Home Mt Laurel News In our opinion: Delay judgement of the teachers

In our opinion: Delay judgement of the teachers

If you have a child in public school, chances are that you are well-informed as to what the Partnership for Assessment of Readiness for College and Careers, or PARCC, is.

As a quick refresher, it’s a new online platform that students in grades four through eight will take instead of their former state standardized tests. PARCC aligns with the new Common Core State Standards, which has more rigorous benchmarks for student learning.

No longer will students take the traditional tests we grew up with — a Scantron form that we used a №2 pencil to complete. Instead, students will take math and language arts tests completely online.

PARCC testing begins in the fall at public schools throughout New Jersey, apparently whether local school districts are technologically ready for it or not. Some of the districts we cover in both Princeton and South Jersey have expressed concern about their readiness for administering the tests.

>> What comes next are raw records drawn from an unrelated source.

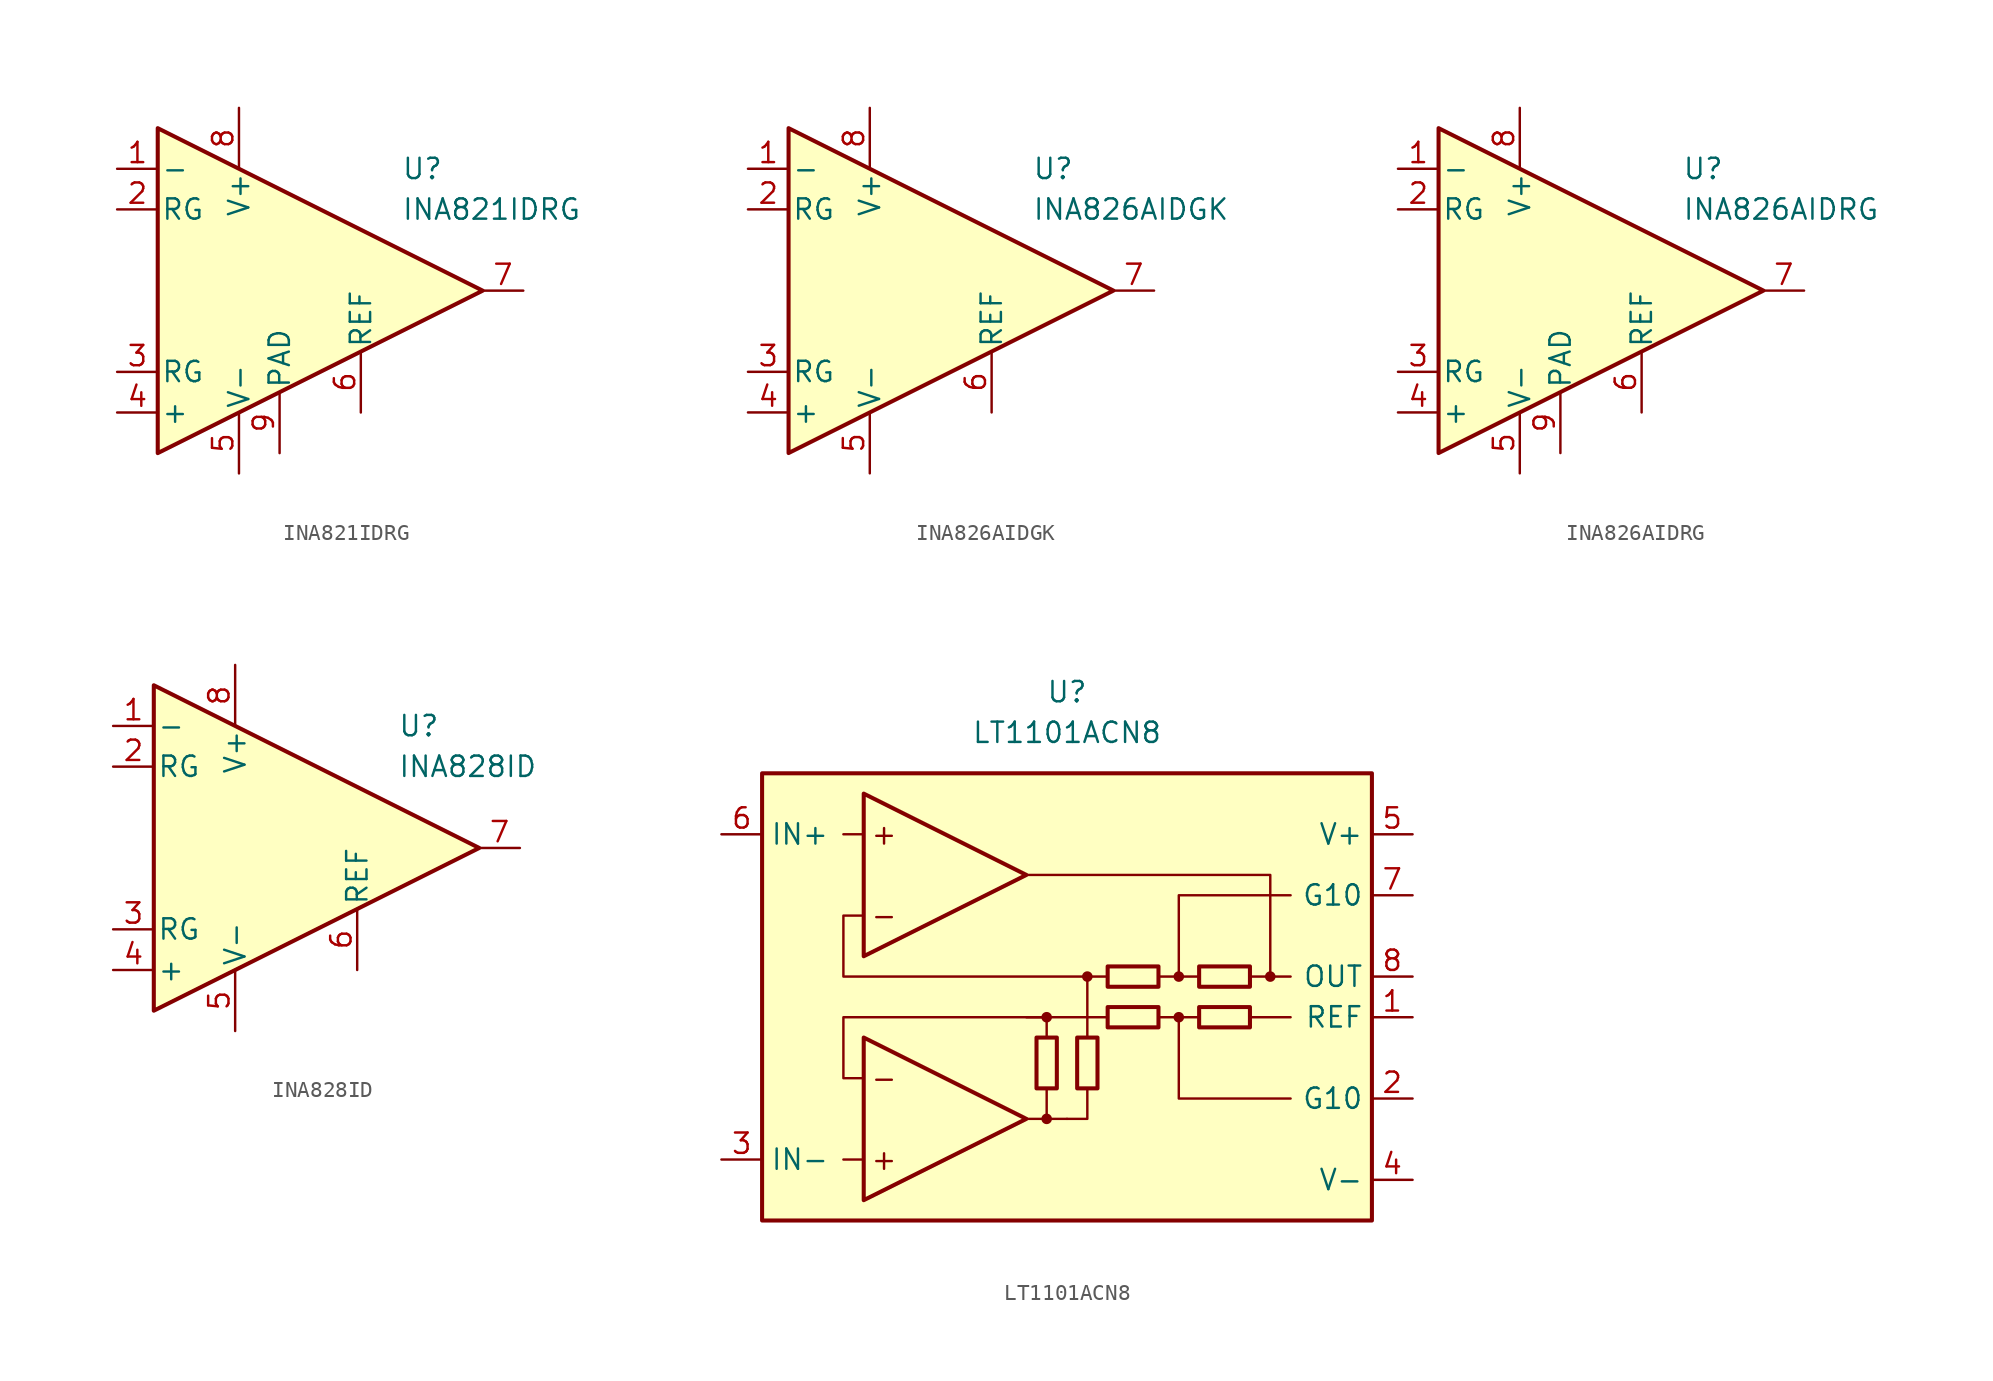
<source format=kicad_sym>
(kicad_symbol_lib
  (version 20211014)
  (generator kicad_symbol_editor)
  (symbol "INA821IDRG"
    (pin_names
      (offset 0.2))
    (property "Reference" "U"
      (at 6.35 7.62 0)
      (effects (font (size 1.27 1.27)) (justify left)))
    (property "Value" "INA821IDRG"
      (at 6.35 5.08 0)
      (effects (font (size 1.27 1.27)) (justify left)))
    (symbol "INA821IDRG_0_1"
      (polyline (pts (xy -8.89 10.16) (xy -8.89 -10.16) (xy 11.43 0) (xy -8.89 10.16)) (stroke (width 0.254) (type default) (color 0 0 0 0)) (fill (type background))))
    (symbol "INA821IDRG_1_1"
      (pin input line (at -11.43 7.62 0) (length 2.54) (name "-" (effects (font (size 1.27 1.27)))) (number "1" (effects (font (size 1.27 1.27)))))
      (pin passive line (at -11.43 5.08 0) (length 2.54) (name "RG" (effects (font (size 1.27 1.27)))) (number "2" (effects (font (size 1.27 1.27)))))
      (pin passive line (at -11.43 -5.08 0) (length 2.54) (name "RG" (effects (font (size 1.27 1.27)))) (number "3" (effects (font (size 1.27 1.27)))))
      (pin input line (at -11.43 -7.62 0) (length 2.54) (name "+" (effects (font (size 1.27 1.27)))) (number "4" (effects (font (size 1.27 1.27)))))
      (pin power_in line (at -3.81 -11.43 90) (length 3.81) (name "V-" (effects (font (size 1.27 1.27)))) (number "5" (effects (font (size 1.27 1.27)))))
      (pin input line (at 3.81 -7.62 90) (length 3.81) (name "REF" (effects (font (size 1.27 1.27)))) (number "6" (effects (font (size 1.27 1.27)))))
      (pin output line (at 13.97 0 180) (length 2.54) (name "~" (effects (font (size 1.27 1.27)))) (number "7" (effects (font (size 1.27 1.27)))))
      (pin power_in line (at -3.81 11.43 270) (length 3.81) (name "V+" (effects (font (size 1.27 1.27)))) (number "8" (effects (font (size 1.27 1.27)))))
      (pin power_in line (at -1.27 -10.16 90) (length 3.81) (name "PAD" (effects (font (size 1.27 1.27)))) (number "9" (effects (font (size 1.27 1.27)))))))
  (symbol "INA826AIDGK"
    (pin_names
      (offset 0.2))
    (property "Reference" "U"
      (at 6.35 7.62 0)
      (effects (font (size 1.27 1.27)) (justify left)))
    (property "Value" "INA826AIDGK"
      (at 6.35 5.08 0)
      (effects (font (size 1.27 1.27)) (justify left)))
    (symbol "INA826AIDGK_0_1"
      (polyline (pts (xy -8.89 10.16) (xy -8.89 -10.16) (xy 11.43 0) (xy -8.89 10.16)) (stroke (width 0.254) (type default) (color 0 0 0 0)) (fill (type background))))
    (symbol "INA826AIDGK_1_1"
      (pin input line (at -11.43 7.62 0) (length 2.54) (name "-" (effects (font (size 1.27 1.27)))) (number "1" (effects (font (size 1.27 1.27)))))
      (pin passive line (at -11.43 5.08 0) (length 2.54) (name "RG" (effects (font (size 1.27 1.27)))) (number "2" (effects (font (size 1.27 1.27)))))
      (pin passive line (at -11.43 -5.08 0) (length 2.54) (name "RG" (effects (font (size 1.27 1.27)))) (number "3" (effects (font (size 1.27 1.27)))))
      (pin input line (at -11.43 -7.62 0) (length 2.54) (name "+" (effects (font (size 1.27 1.27)))) (number "4" (effects (font (size 1.27 1.27)))))
      (pin power_in line (at -3.81 -11.43 90) (length 3.81) (name "V-" (effects (font (size 1.27 1.27)))) (number "5" (effects (font (size 1.27 1.27)))))
      (pin input line (at 3.81 -7.62 90) (length 3.81) (name "REF" (effects (font (size 1.27 1.27)))) (number "6" (effects (font (size 1.27 1.27)))))
      (pin output line (at 13.97 0 180) (length 2.54) (name "~" (effects (font (size 1.27 1.27)))) (number "7" (effects (font (size 1.27 1.27)))))
      (pin power_in line (at -3.81 11.43 270) (length 3.81) (name "V+" (effects (font (size 1.27 1.27)))) (number "8" (effects (font (size 1.27 1.27)))))))
  (symbol "INA826AIDRG"
    (pin_names
      (offset 0.2))
    (property "Reference" "U"
      (at 6.35 7.62 0)
      (effects (font (size 1.27 1.27)) (justify left)))
    (property "Value" "INA826AIDRG"
      (at 6.35 5.08 0)
      (effects (font (size 1.27 1.27)) (justify left)))
    (symbol "INA826AIDRG_0_1"
      (polyline (pts (xy -8.89 10.16) (xy -8.89 -10.16) (xy 11.43 0) (xy -8.89 10.16)) (stroke (width 0.254) (type default) (color 0 0 0 0)) (fill (type background))))
    (symbol "INA826AIDRG_1_1"
      (pin input line (at -11.43 7.62 0) (length 2.54) (name "-" (effects (font (size 1.27 1.27)))) (number "1" (effects (font (size 1.27 1.27)))))
      (pin passive line (at -11.43 5.08 0) (length 2.54) (name "RG" (effects (font (size 1.27 1.27)))) (number "2" (effects (font (size 1.27 1.27)))))
      (pin passive line (at -11.43 -5.08 0) (length 2.54) (name "RG" (effects (font (size 1.27 1.27)))) (number "3" (effects (font (size 1.27 1.27)))))
      (pin input line (at -11.43 -7.62 0) (length 2.54) (name "+" (effects (font (size 1.27 1.27)))) (number "4" (effects (font (size 1.27 1.27)))))
      (pin power_in line (at -3.81 -11.43 90) (length 3.81) (name "V-" (effects (font (size 1.27 1.27)))) (number "5" (effects (font (size 1.27 1.27)))))
      (pin input line (at 3.81 -7.62 90) (length 3.81) (name "REF" (effects (font (size 1.27 1.27)))) (number "6" (effects (font (size 1.27 1.27)))))
      (pin output line (at 13.97 0 180) (length 2.54) (name "~" (effects (font (size 1.27 1.27)))) (number "7" (effects (font (size 1.27 1.27)))))
      (pin power_in line (at -3.81 11.43 270) (length 3.81) (name "V+" (effects (font (size 1.27 1.27)))) (number "8" (effects (font (size 1.27 1.27)))))
      (pin power_in line (at -1.27 -10.16 90) (length 3.81) (name "PAD" (effects (font (size 1.27 1.27)))) (number "9" (effects (font (size 1.27 1.27)))))))
  (symbol "INA828ID"
    (pin_names
      (offset 0.2))
    (property "Reference" "U"
      (at 6.35 7.62 0)
      (effects (font (size 1.27 1.27)) (justify left)))
    (property "Value" "INA828ID"
      (at 6.35 5.08 0)
      (effects (font (size 1.27 1.27)) (justify left)))
    (symbol "INA828ID_0_1"
      (polyline (pts (xy -8.89 10.16) (xy -8.89 -10.16) (xy 11.43 0) (xy -8.89 10.16)) (stroke (width 0.254) (type default) (color 0 0 0 0)) (fill (type background))))
    (symbol "INA828ID_1_1"
      (pin input line (at -11.43 7.62 0) (length 2.54) (name "-" (effects (font (size 1.27 1.27)))) (number "1" (effects (font (size 1.27 1.27)))))
      (pin passive line (at -11.43 5.08 0) (length 2.54) (name "RG" (effects (font (size 1.27 1.27)))) (number "2" (effects (font (size 1.27 1.27)))))
      (pin passive line (at -11.43 -5.08 0) (length 2.54) (name "RG" (effects (font (size 1.27 1.27)))) (number "3" (effects (font (size 1.27 1.27)))))
      (pin input line (at -11.43 -7.62 0) (length 2.54) (name "+" (effects (font (size 1.27 1.27)))) (number "4" (effects (font (size 1.27 1.27)))))
      (pin power_in line (at -3.81 -11.43 90) (length 3.81) (name "V-" (effects (font (size 1.27 1.27)))) (number "5" (effects (font (size 1.27 1.27)))))
      (pin input line (at 3.81 -7.62 90) (length 3.81) (name "REF" (effects (font (size 1.27 1.27)))) (number "6" (effects (font (size 1.27 1.27)))))
      (pin output line (at 13.97 0 180) (length 2.54) (name "~" (effects (font (size 1.27 1.27)))) (number "7" (effects (font (size 1.27 1.27)))))
      (pin power_in line (at -3.81 11.43 270) (length 3.81) (name "V+" (effects (font (size 1.27 1.27)))) (number "8" (effects (font (size 1.27 1.27)))))))
  (symbol "LT1101ACN8"
    (property "Reference" "U"
      (at 0 19.05 0)
      (effects (font (size 1.27 1.27))))
    (property "Value" "LT1101ACN8"
      (at 0 16.51 0)
      (effects (font (size 1.27 1.27))))
    (symbol "LT1101ACN8_0_0"
      (rectangle (start -19.05 13.97) (end 19.05 -13.97) (stroke (width 0.254) (type default) (color 0 0 0 0)) (fill (type background)))
      (circle (center -1.27 -7.62) (radius 0.254) (stroke (width 0.152) (type default) (color 0 0 0 0)) (fill (type outline)))
      (circle (center -1.27 -1.27) (radius 0.254) (stroke (width 0.152) (type default) (color 0 0 0 0)) (fill (type outline)))
      (polyline (pts (xy -12.7 -10.16) (xy -13.97 -10.16)) (stroke (width 0.152) (type default) (color 0 0 0 0)) (fill (type none)))
      (polyline (pts (xy -12.7 10.16) (xy -13.97 10.16)) (stroke (width 0.152) (type default) (color 0 0 0 0)) (fill (type none)))
      (polyline (pts (xy -2.54 -7.62) (xy 0 -7.62)) (stroke (width 0.152) (type default) (color 0 0 0 0)) (fill (type none)))
      (polyline (pts (xy -1.27 -5.715) (xy -1.27 -7.62)) (stroke (width 0.152) (type default) (color 0 0 0 0)) (fill (type none)))
      (polyline (pts (xy -1.27 -2.54) (xy -1.27 -1.27)) (stroke (width 0.152) (type default) (color 0 0 0 0)) (fill (type none)))
      (polyline (pts (xy 1.27 -2.54) (xy 1.27 -1.27)) (stroke (width 0.152) (type default) (color 0 0 0 0)) (fill (type none)))
      (polyline (pts (xy 1.27 -1.27) (xy 1.27 1.27)) (stroke (width 0.152) (type default) (color 0 0 0 0)) (fill (type none)))
      (polyline (pts (xy 2.54 -1.27) (xy -2.54 -1.27)) (stroke (width 0.152) (type default) (color 0 0 0 0)) (fill (type none)))
      (polyline (pts (xy 6.985 -1.27) (xy 5.715 -1.27)) (stroke (width 0.152) (type default) (color 0 0 0 0)) (fill (type none)))
      (polyline (pts (xy 6.985 1.27) (xy 5.715 1.27)) (stroke (width 0.152) (type default) (color 0 0 0 0)) (fill (type none)))
      (polyline (pts (xy 8.255 -1.27) (xy 6.985 -1.27)) (stroke (width 0.152) (type default) (color 0 0 0 0)) (fill (type none)))
      (polyline (pts (xy 8.255 1.27) (xy 6.985 1.27)) (stroke (width 0.152) (type default) (color 0 0 0 0)) (fill (type none)))
      (polyline (pts (xy 12.7 1.27) (xy 13.97 1.27)) (stroke (width 0.152) (type default) (color 0 0 0 0)) (fill (type none)))
      (polyline (pts (xy 13.97 -1.27) (xy 11.43 -1.27)) (stroke (width 0.152) (type default) (color 0 0 0 0)) (fill (type none)))
      (polyline (pts (xy 0 -7.62) (xy 1.27 -7.62) (xy 1.27 -5.715)) (stroke (width 0.152) (type default) (color 0 0 0 0)) (fill (type none)))
      (polyline (pts (xy 6.985 1.27) (xy 6.985 6.35) (xy 13.97 6.35)) (stroke (width 0.152) (type default) (color 0 0 0 0)) (fill (type none)))
      (polyline (pts (xy 13.97 -6.35) (xy 6.985 -6.35) (xy 6.985 -1.27)) (stroke (width 0.152) (type default) (color 0 0 0 0)) (fill (type none)))
      (polyline (pts (xy -1.27 -1.27) (xy -13.97 -1.27) (xy -13.97 -5.08) (xy -12.7 -5.08)) (stroke (width 0.152) (type default) (color 0 0 0 0)) (fill (type none)))
      (polyline (pts (xy 11.43 1.27) (xy 12.7 1.27) (xy 12.7 7.62) (xy -2.54 7.62)) (stroke (width 0.152) (type default) (color 0 0 0 0)) (fill (type none)))
      (polyline (pts (xy 2.54 1.27) (xy -13.97 1.27) (xy -13.97 5.08) (xy -13.97 5.08) (xy -12.7 5.08)) (stroke (width 0.152) (type default) (color 0 0 0 0)) (fill (type none)))
      (circle (center 1.27 1.27) (radius 0.254) (stroke (width 0.152) (type default) (color 0 0 0 0)) (fill (type outline)))
      (circle (center 6.985 -1.27) (radius 0.254) (stroke (width 0.152) (type default) (color 0 0 0 0)) (fill (type outline)))
      (circle (center 6.985 1.27) (radius 0.254) (stroke (width 0.152) (type default) (color 0 0 0 0)) (fill (type outline)))
      (circle (center 12.7 1.27) (radius 0.254) (stroke (width 0.152) (type default) (color 0 0 0 0)) (fill (type outline)))
      (text "+" (at -11.43 -10.16 0) (effects (font (size 1.27 1.27))))
      (text "+" (at -11.43 10.16 0) (effects (font (size 1.27 1.27))))
      (text "-" (at -11.43 -5.08 0) (effects (font (size 1.27 1.27))))
      (text "-" (at -11.43 5.08 0) (effects (font (size 1.27 1.27)))))
    (symbol "LT1101ACN8_0_1"
      (rectangle (start -1.905 -5.715) (end -0.635 -2.54) (stroke (width 0.254) (type default) (color 0 0 0 0)) (fill (type none)))
      (polyline (pts (xy -12.7 -2.54) (xy -12.7 -12.7) (xy -2.54 -7.62) (xy -12.7 -2.54)) (stroke (width 0.254) (type default) (color 0 0 0 0)) (fill (type background)))
      (polyline (pts (xy -12.7 12.7) (xy -12.7 2.54) (xy -2.54 7.62) (xy -12.7 12.7)) (stroke (width 0.254) (type default) (color 0 0 0 0)) (fill (type background)))
      (rectangle (start 0.635 -5.715) (end 1.905 -2.54) (stroke (width 0.254) (type default) (color 0 0 0 0)) (fill (type none)))
      (rectangle (start 2.54 1.905) (end 5.715 0.635) (stroke (width 0.254) (type default) (color 0 0 0 0)) (fill (type none)))
      (rectangle (start 5.715 -1.905) (end 2.54 -0.635) (stroke (width 0.254) (type default) (color 0 0 0 0)) (fill (type none)))
      (rectangle (start 11.43 -1.905) (end 8.255 -0.635) (stroke (width 0.254) (type default) (color 0 0 0 0)) (fill (type none)))
      (rectangle (start 11.43 0.635) (end 8.255 1.905) (stroke (width 0.254) (type default) (color 0 0 0 0)) (fill (type none))))
    (symbol "LT1101ACN8_1_1"
      (pin input line (at 21.59 -1.27 180) (length 2.54) (name "REF" (effects (font (size 1.27 1.27)))) (number "1" (effects (font (size 1.27 1.27)))))
      (pin passive line (at 21.59 -6.35 180) (length 2.54) (name "G10" (effects (font (size 1.27 1.27)))) (number "2" (effects (font (size 1.27 1.27)))))
      (pin input line (at -21.59 -10.16 0) (length 2.54) (name "IN-" (effects (font (size 1.27 1.27)))) (number "3" (effects (font (size 1.27 1.27)))))
      (pin power_in line (at 21.59 -11.43 180) (length 2.54) (name "V-" (effects (font (size 1.27 1.27)))) (number "4" (effects (font (size 1.27 1.27)))))
      (pin power_in line (at 21.59 10.16 180) (length 2.54) (name "V+" (effects (font (size 1.27 1.27)))) (number "5" (effects (font (size 1.27 1.27)))))
      (pin input line (at -21.59 10.16 0) (length 2.54) (name "IN+" (effects (font (size 1.27 1.27)))) (number "6" (effects (font (size 1.27 1.27)))))
      (pin passive line (at 21.59 6.35 180) (length 2.54) (name "G10" (effects (font (size 1.27 1.27)))) (number "7" (effects (font (size 1.27 1.27)))))
      (pin output line (at 21.59 1.27 180) (length 2.54) (name "OUT" (effects (font (size 1.27 1.27)))) (number "8" (effects (font (size 1.27 1.27))))))))
</source>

That’s a problem. But, as these same districts have said, they don’t have a choice. The PARCC testing is signed into state law, and there is no turning back at this point.

One of the more concerning aspects of PARCC, though, isn’t how it’s administered or the content of the tests themselves; it’s the fact that the results of the tests will be given major weight in the judgment of teachers and administrators.

The formula in place says student progress on state testing will make up 30 percent of an evaluation for teachers in grades four through eight. While we aren’t against using test results to judge teachers, at least in part, we don’t believe that now is the time to dive head-first into holding them accountable for testing for which their district might not be prepared.

The state Assembly passed a bill last week that would delay this judgment on teachers until the kinks are ironed out. The state Senate delayed a vote, opting instead to wait for direction from Gov. Christie, who’s expected to issue an executive order reducing the weight of the test results in teacher evaluations in the short term.

We back this thinking 100 percent. Having some objective measurers such as test results to evaluate teachers is valuable.

In the past, all anyone had to go on was subjective matters. But giving such heavy weight to test results when there are so many issues surrounding the administration of that test is unfair.

It’s the state’s job to ensure its school districts are up to speed on PARCC before it starts using it against our teachers.